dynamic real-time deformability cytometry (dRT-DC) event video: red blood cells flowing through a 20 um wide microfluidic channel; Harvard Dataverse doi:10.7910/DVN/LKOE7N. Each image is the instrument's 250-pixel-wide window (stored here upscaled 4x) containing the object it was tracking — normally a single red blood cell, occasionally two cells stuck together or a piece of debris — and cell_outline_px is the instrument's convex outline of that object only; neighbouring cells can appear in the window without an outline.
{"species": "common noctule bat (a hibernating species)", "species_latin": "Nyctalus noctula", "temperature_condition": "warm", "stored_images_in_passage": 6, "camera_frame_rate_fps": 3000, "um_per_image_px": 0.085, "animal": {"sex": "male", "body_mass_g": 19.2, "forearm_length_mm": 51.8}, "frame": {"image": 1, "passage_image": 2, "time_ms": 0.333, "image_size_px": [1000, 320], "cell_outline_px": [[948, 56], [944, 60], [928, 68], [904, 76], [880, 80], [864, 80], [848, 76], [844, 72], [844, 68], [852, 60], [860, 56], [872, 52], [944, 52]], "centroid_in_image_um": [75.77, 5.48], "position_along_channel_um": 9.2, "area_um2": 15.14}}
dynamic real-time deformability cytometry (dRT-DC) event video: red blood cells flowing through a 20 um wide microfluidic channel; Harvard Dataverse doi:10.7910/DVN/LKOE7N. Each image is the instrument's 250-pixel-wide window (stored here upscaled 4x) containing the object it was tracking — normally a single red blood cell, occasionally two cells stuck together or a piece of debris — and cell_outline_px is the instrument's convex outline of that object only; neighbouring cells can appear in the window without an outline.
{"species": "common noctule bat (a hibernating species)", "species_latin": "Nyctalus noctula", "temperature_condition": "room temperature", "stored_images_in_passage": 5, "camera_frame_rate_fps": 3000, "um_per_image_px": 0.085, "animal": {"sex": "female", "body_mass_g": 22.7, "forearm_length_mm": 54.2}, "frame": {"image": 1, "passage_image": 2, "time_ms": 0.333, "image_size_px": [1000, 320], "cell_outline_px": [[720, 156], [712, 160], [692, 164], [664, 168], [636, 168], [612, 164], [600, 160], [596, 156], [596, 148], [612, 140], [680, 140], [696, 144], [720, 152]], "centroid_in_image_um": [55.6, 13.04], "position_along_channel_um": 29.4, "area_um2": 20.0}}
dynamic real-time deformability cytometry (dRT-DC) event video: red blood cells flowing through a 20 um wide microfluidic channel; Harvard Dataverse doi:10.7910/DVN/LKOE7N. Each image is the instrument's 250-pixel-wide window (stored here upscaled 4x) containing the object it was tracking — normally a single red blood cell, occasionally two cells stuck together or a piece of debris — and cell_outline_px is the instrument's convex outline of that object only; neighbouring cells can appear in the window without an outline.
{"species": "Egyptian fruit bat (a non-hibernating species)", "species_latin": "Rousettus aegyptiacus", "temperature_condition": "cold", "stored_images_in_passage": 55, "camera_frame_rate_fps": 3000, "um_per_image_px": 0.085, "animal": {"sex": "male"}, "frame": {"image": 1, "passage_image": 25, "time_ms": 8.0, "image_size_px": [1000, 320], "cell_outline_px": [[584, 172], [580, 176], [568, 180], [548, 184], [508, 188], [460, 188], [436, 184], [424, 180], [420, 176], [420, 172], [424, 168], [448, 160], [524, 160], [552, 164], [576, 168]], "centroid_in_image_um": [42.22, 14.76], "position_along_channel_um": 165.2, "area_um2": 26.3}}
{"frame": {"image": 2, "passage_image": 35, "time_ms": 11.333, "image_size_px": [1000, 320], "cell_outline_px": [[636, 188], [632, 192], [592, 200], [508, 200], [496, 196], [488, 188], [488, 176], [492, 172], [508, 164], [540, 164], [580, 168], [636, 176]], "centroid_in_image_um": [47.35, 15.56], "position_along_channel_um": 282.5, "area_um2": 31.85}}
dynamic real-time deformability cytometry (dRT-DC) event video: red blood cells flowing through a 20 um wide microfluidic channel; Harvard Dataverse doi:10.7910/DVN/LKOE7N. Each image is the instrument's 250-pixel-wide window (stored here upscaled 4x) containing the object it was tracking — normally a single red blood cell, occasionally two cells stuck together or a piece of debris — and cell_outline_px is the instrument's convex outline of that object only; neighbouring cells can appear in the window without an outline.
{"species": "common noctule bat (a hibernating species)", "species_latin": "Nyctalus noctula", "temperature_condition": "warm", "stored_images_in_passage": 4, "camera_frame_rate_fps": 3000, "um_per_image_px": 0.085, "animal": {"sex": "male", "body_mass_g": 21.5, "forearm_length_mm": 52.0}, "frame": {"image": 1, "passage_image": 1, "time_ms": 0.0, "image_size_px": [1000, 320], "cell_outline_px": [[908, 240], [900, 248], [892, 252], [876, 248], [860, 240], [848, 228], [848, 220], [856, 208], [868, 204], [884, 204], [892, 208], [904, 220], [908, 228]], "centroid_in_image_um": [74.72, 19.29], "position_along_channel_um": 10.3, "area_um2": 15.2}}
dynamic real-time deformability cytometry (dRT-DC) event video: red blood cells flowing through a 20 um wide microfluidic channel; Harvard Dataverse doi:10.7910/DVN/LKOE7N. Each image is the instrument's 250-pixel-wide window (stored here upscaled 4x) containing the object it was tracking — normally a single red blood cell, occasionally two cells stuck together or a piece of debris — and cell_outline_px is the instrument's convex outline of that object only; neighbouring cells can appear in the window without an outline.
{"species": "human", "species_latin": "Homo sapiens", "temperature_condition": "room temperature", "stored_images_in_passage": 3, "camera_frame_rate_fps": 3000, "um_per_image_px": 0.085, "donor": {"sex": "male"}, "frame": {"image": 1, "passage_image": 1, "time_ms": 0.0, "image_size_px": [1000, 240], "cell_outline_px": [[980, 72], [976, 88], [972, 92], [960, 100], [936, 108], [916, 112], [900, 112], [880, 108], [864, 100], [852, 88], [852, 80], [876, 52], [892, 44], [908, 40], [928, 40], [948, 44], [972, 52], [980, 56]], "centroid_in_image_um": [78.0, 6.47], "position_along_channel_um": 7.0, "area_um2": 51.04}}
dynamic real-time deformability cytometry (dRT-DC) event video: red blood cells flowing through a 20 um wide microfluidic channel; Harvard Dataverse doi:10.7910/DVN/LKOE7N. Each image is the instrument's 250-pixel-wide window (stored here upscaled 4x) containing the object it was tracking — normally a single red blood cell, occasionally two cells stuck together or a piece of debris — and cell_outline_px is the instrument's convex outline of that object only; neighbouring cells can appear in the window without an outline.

▬▬▬

Output the data above exactly, please, line for line.

dynamic real-time deformability cytometry (dRT-DC) event video: red blood cells flowing through a 20 um wide microfluidic channel; Harvard Dataverse doi:10.7910/DVN/LKOE7N. Each image is the instrument's 250-pixel-wide window (stored here upscaled 4x) containing the object it was tracking — normally a single red blood cell, occasionally two cells stuck together or a piece of debris — and cell_outline_px is the instrument's convex outline of that object only; neighbouring cells can appear in the window without an outline.
{"species": "common noctule bat (a hibernating species)", "species_latin": "Nyctalus noctula", "temperature_condition": "warm", "stored_images_in_passage": 6, "camera_frame_rate_fps": 3000, "um_per_image_px": 0.085, "animal": {"sex": "male", "body_mass_g": 19.2, "forearm_length_mm": 51.8}, "frame": {"image": 1, "passage_image": 2, "time_ms": 0.333, "image_size_px": [1000, 320], "cell_outline_px": [[948, 56], [944, 60], [928, 68], [904, 76], [880, 80], [864, 80], [848, 76], [844, 72], [844, 68], [852, 60], [860, 56], [872, 52], [944, 52]], "centroid_in_image_um": [75.77, 5.48], "position_along_channel_um": 9.2, "area_um2": 15.14}}
dynamic real-time deformability cytometry (dRT-DC) event video: red blood cells flowing through a 20 um wide microfluidic channel; Harvard Dataverse doi:10.7910/DVN/LKOE7N. Each image is the instrument's 250-pixel-wide window (stored here upscaled 4x) containing the object it was tracking — normally a single red blood cell, occasionally two cells stuck together or a piece of debris — and cell_outline_px is the instrument's convex outline of that object only; neighbouring cells can appear in the window without an outline.
{"species": "common noctule bat (a hibernating species)", "species_latin": "Nyctalus noctula", "temperature_condition": "room temperature", "stored_images_in_passage": 5, "camera_frame_rate_fps": 3000, "um_per_image_px": 0.085, "animal": {"sex": "female", "body_mass_g": 22.7, "forearm_length_mm": 54.2}, "frame": {"image": 1, "passage_image": 2, "time_ms": 0.333, "image_size_px": [1000, 320], "cell_outline_px": [[720, 156], [712, 160], [692, 164], [664, 168], [636, 168], [612, 164], [600, 160], [596, 156], [596, 148], [612, 140], [680, 140], [696, 144], [720, 152]], "centroid_in_image_um": [55.6, 13.04], "position_along_channel_um": 29.4, "area_um2": 20.0}}
dynamic real-time deformability cytometry (dRT-DC) event video: red blood cells flowing through a 20 um wide microfluidic channel; Harvard Dataverse doi:10.7910/DVN/LKOE7N. Each image is the instrument's 250-pixel-wide window (stored here upscaled 4x) containing the object it was tracking — normally a single red blood cell, occasionally two cells stuck together or a piece of debris — and cell_outline_px is the instrument's convex outline of that object only; neighbouring cells can appear in the window without an outline.
{"species": "Egyptian fruit bat (a non-hibernating species)", "species_latin": "Rousettus aegyptiacus", "temperature_condition": "cold", "stored_images_in_passage": 55, "camera_frame_rate_fps": 3000, "um_per_image_px": 0.085, "animal": {"sex": "male"}, "frame": {"image": 1, "passage_image": 25, "time_ms": 8.0, "image_size_px": [1000, 320], "cell_outline_px": [[584, 172], [580, 176], [568, 180], [548, 184], [508, 188], [460, 188], [436, 184], [424, 180], [420, 176], [420, 172], [424, 168], [448, 160], [524, 160], [552, 164], [576, 168]], "centroid_in_image_um": [42.22, 14.76], "position_along_channel_um": 165.2, "area_um2": 26.3}}
{"frame": {"image": 2, "passage_image": 35, "time_ms": 11.333, "image_size_px": [1000, 320], "cell_outline_px": [[636, 188], [632, 192], [592, 200], [508, 200], [496, 196], [488, 188], [488, 176], [492, 172], [508, 164], [540, 164], [580, 168], [636, 176]], "centroid_in_image_um": [47.35, 15.56], "position_along_channel_um": 282.5, "area_um2": 31.85}}
dynamic real-time deformability cytometry (dRT-DC) event video: red blood cells flowing through a 20 um wide microfluidic channel; Harvard Dataverse doi:10.7910/DVN/LKOE7N. Each image is the instrument's 250-pixel-wide window (stored here upscaled 4x) containing the object it was tracking — normally a single red blood cell, occasionally two cells stuck together or a piece of debris — and cell_outline_px is the instrument's convex outline of that object only; neighbouring cells can appear in the window without an outline.
{"species": "common noctule bat (a hibernating species)", "species_latin": "Nyctalus noctula", "temperature_condition": "warm", "stored_images_in_passage": 4, "camera_frame_rate_fps": 3000, "um_per_image_px": 0.085, "animal": {"sex": "male", "body_mass_g": 21.5, "forearm_length_mm": 52.0}, "frame": {"image": 1, "passage_image": 1, "time_ms": 0.0, "image_size_px": [1000, 320], "cell_outline_px": [[908, 240], [900, 248], [892, 252], [876, 248], [860, 240], [848, 228], [848, 220], [856, 208], [868, 204], [884, 204], [892, 208], [904, 220], [908, 228]], "centroid_in_image_um": [74.72, 19.29], "position_along_channel_um": 10.3, "area_um2": 15.2}}
dynamic real-time deformability cytometry (dRT-DC) event video: red blood cells flowing through a 20 um wide microfluidic channel; Harvard Dataverse doi:10.7910/DVN/LKOE7N. Each image is the instrument's 250-pixel-wide window (stored here upscaled 4x) containing the object it was tracking — normally a single red blood cell, occasionally two cells stuck together or a piece of debris — and cell_outline_px is the instrument's convex outline of that object only; neighbouring cells can appear in the window without an outline.
{"species": "human", "species_latin": "Homo sapiens", "temperature_condition": "room temperature", "stored_images_in_passage": 3, "camera_frame_rate_fps": 3000, "um_per_image_px": 0.085, "donor": {"sex": "male"}, "frame": {"image": 1, "passage_image": 1, "time_ms": 0.0, "image_size_px": [1000, 240], "cell_outline_px": [[980, 72], [976, 88], [972, 92], [960, 100], [936, 108], [916, 112], [900, 112], [880, 108], [864, 100], [852, 88], [852, 80], [876, 52], [892, 44], [908, 40], [928, 40], [948, 44], [972, 52], [980, 56]], "centroid_in_image_um": [78.0, 6.47], "position_along_channel_um": 7.0, "area_um2": 51.04}}
dynamic real-time deformability cytometry (dRT-DC) event video: red blood cells flowing through a 20 um wide microfluidic channel; Harvard Dataverse doi:10.7910/DVN/LKOE7N. Each image is the instrument's 250-pixel-wide window (stored here upscaled 4x) containing the object it was tracking — normally a single red blood cell, occasionally two cells stuck together or a piece of debris — and cell_outline_px is the instrument's convex outline of that object only; neighbouring cells can appear in the window without an outline.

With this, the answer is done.